READING PASSAGE:
══════════
Fibre laser manufacturer IPG Photonics has generated revenue of $392.6 million and a net income of $115.6 million in the third quarter of 2017 ending 30 September, a significant 48 per cent and 69.2 per cent increase year-over-year respectively.
The results were driven mainly by a rapid growth in cutting, welding, and 3D printing applications, which saw materials processing sales increase by 52 per cent year-over-year, accounting for 95 per cent of the firm’s total sales throughout the quarter. Sales made to non-materials-processing markets declined by 9 per cent year-over-year.
China continued to demonstrate an impressive performance throughout the quarter, with sales to the region increasing more than 70 per cent year-over-year. European sales increased by 50 per cent year-over-year, while sales to Japan decreased by 10 per cent.
High-power laser sales increased 60 per cent year-over-year due to the growth in cutting and welding, while sales of QCW lasers increased 104 per cent thanks to growth in consumer electronics production.
══════════
ENTRIES SUPPLIED:
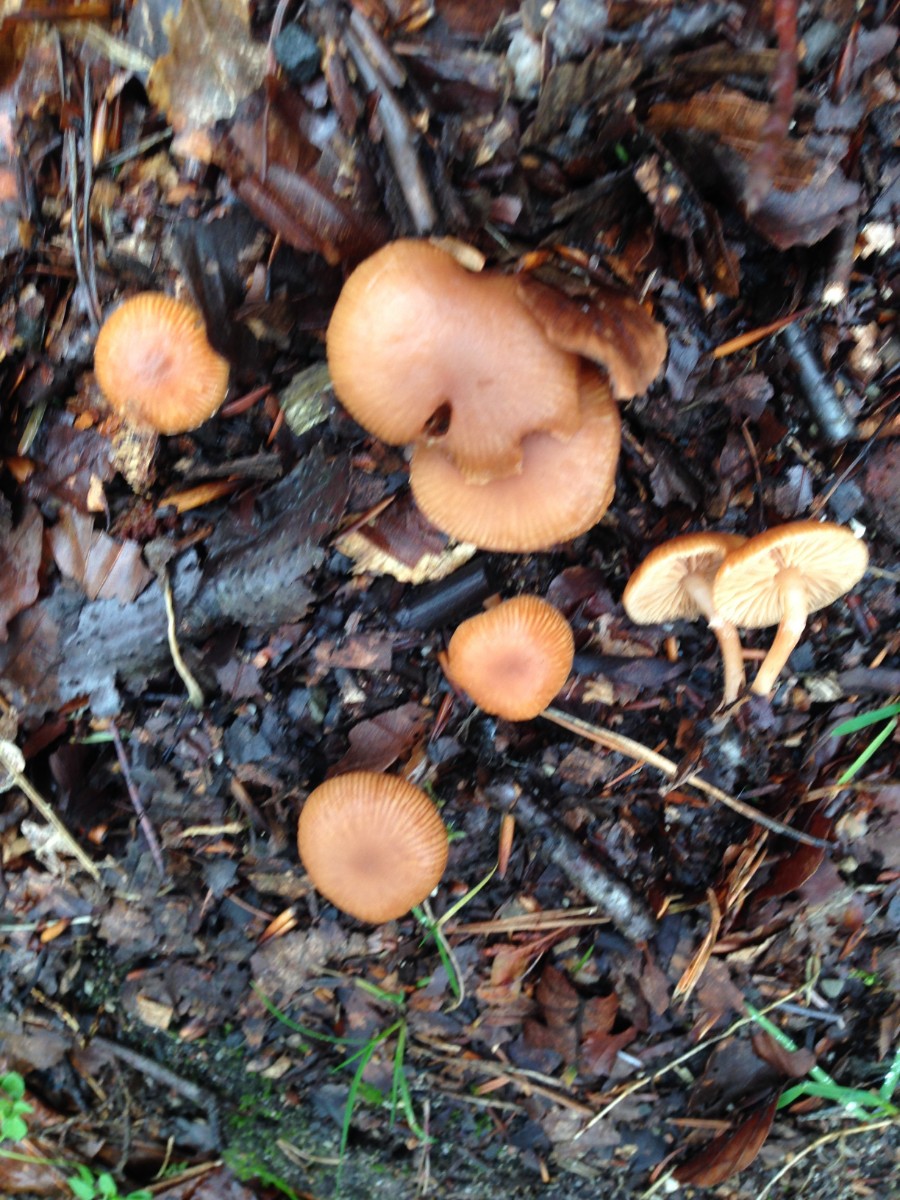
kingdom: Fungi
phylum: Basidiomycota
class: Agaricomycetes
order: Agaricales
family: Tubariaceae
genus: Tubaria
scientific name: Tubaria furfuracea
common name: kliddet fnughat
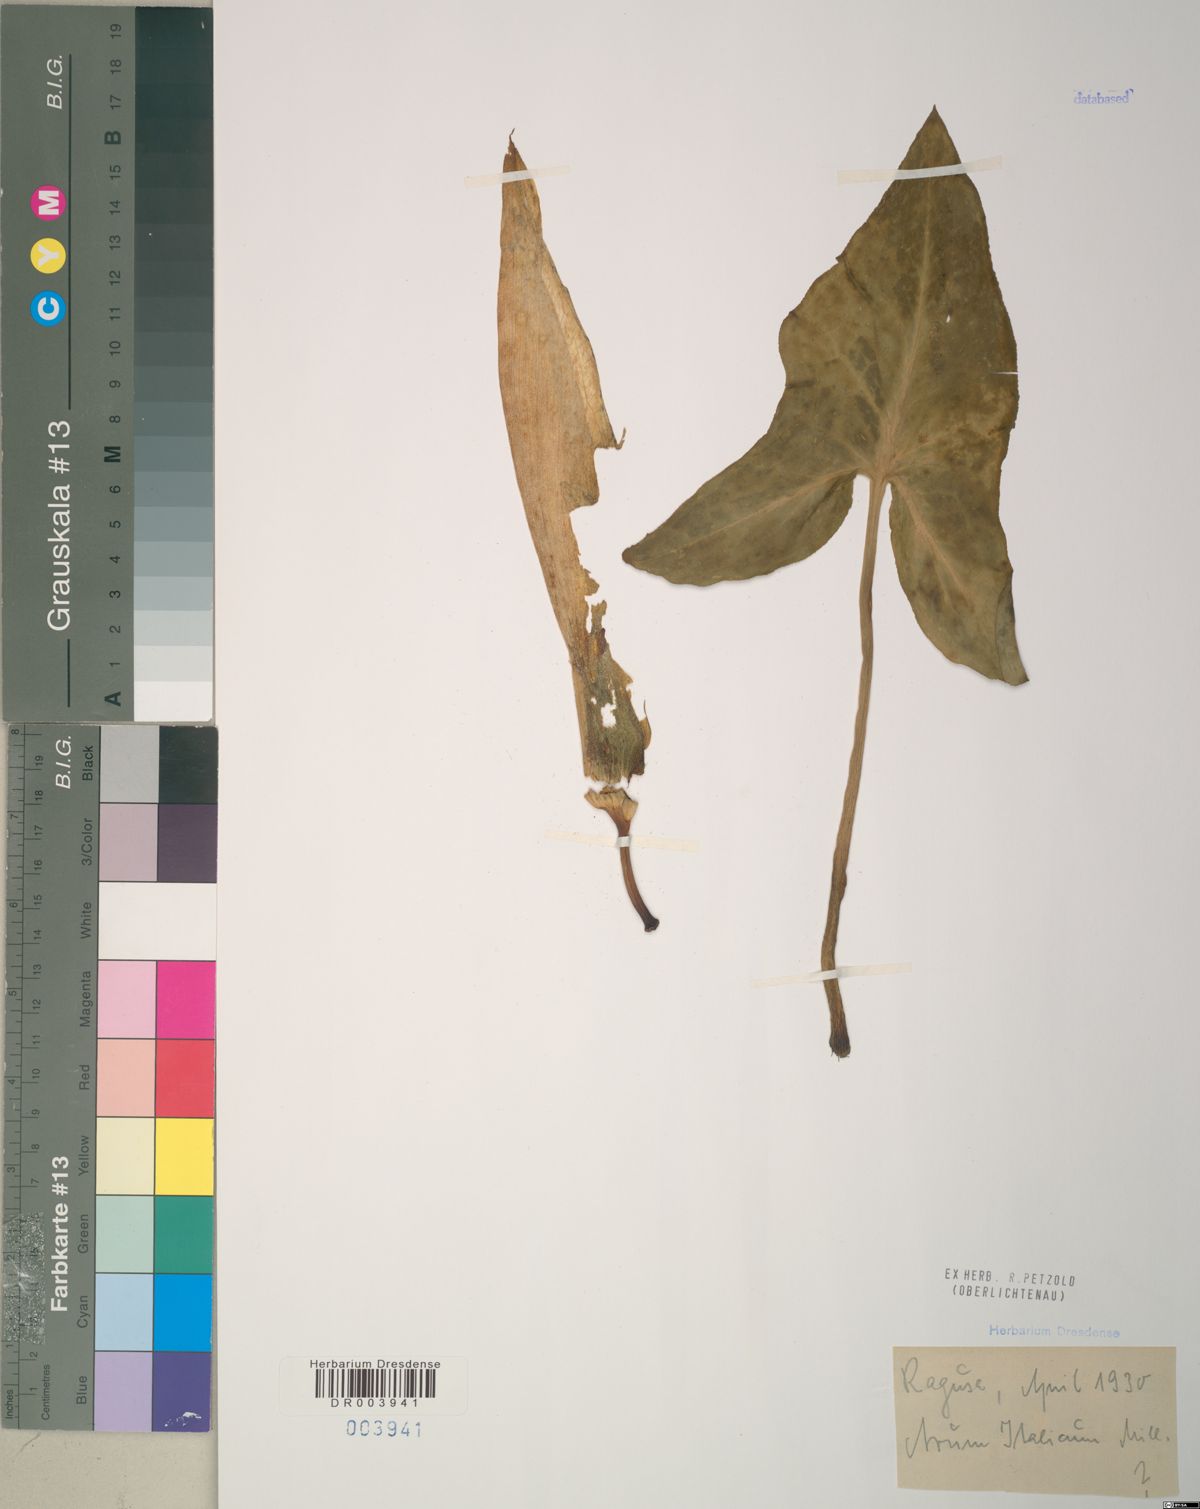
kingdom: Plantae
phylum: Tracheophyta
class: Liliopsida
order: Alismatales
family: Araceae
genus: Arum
══════════
GIVEN EXERCISE A: In the report on IPG Photonics' third-quarter 2017 results, by how much did sales to China grow year over year?
GIVEN EXERCISE B: Extend the report on IPG Photonics' third-quarter 2017 results, picking up after its final sentence.

TASK OUTPUT A: More than 70 percent.

TASK OUTPUT B:
Overall, revenue and net income for the first nine months of the year was $1.05 billion and $294.7 million respectively, up 44 per cent and 59 per cent compared to the first nine months of 2016. IPG Photonics exceeded $1 billion in annual sales for the first time at the start of 2017.
During the third quarter, IPG generated $163.7 million in cash from operations and used $55.6 million to finance capital expenditures. IPG ended the quarter with $1.05 billion in cash and cash equivalents and short-term investments, representing an increase of $215.3 million from 31 December 2016.
‘Based on our third quarter outperformance and current backlog, we are now targeting approximately 37 per cent to 39 per cent revenue growth for the full year, up from 32 per cent to 34 per cent previously,’ commented IPG CEO Dr Valentin Gapontsev. ‘This would represent our strongest annual revenue growth in six years.’
IPG Photonics expects revenue growth in the range of 18 per cent to 27 per cent year over year or $330 million to $355 million for the fourth quarter of 2017. The company anticipates earnings per diluted share in the range of $1.55 to $1.80 based on 54,698,000 diluted common shares, which includes 53,440,000 basic common shares outstanding and 1,258,000 potentially dilutive options at 30 September 2017.
‘Our revenue outlook reflects the expected slowdown in spending related to the consumer electronics investment cycle and typical seasonality in China,’ said Gapontsev.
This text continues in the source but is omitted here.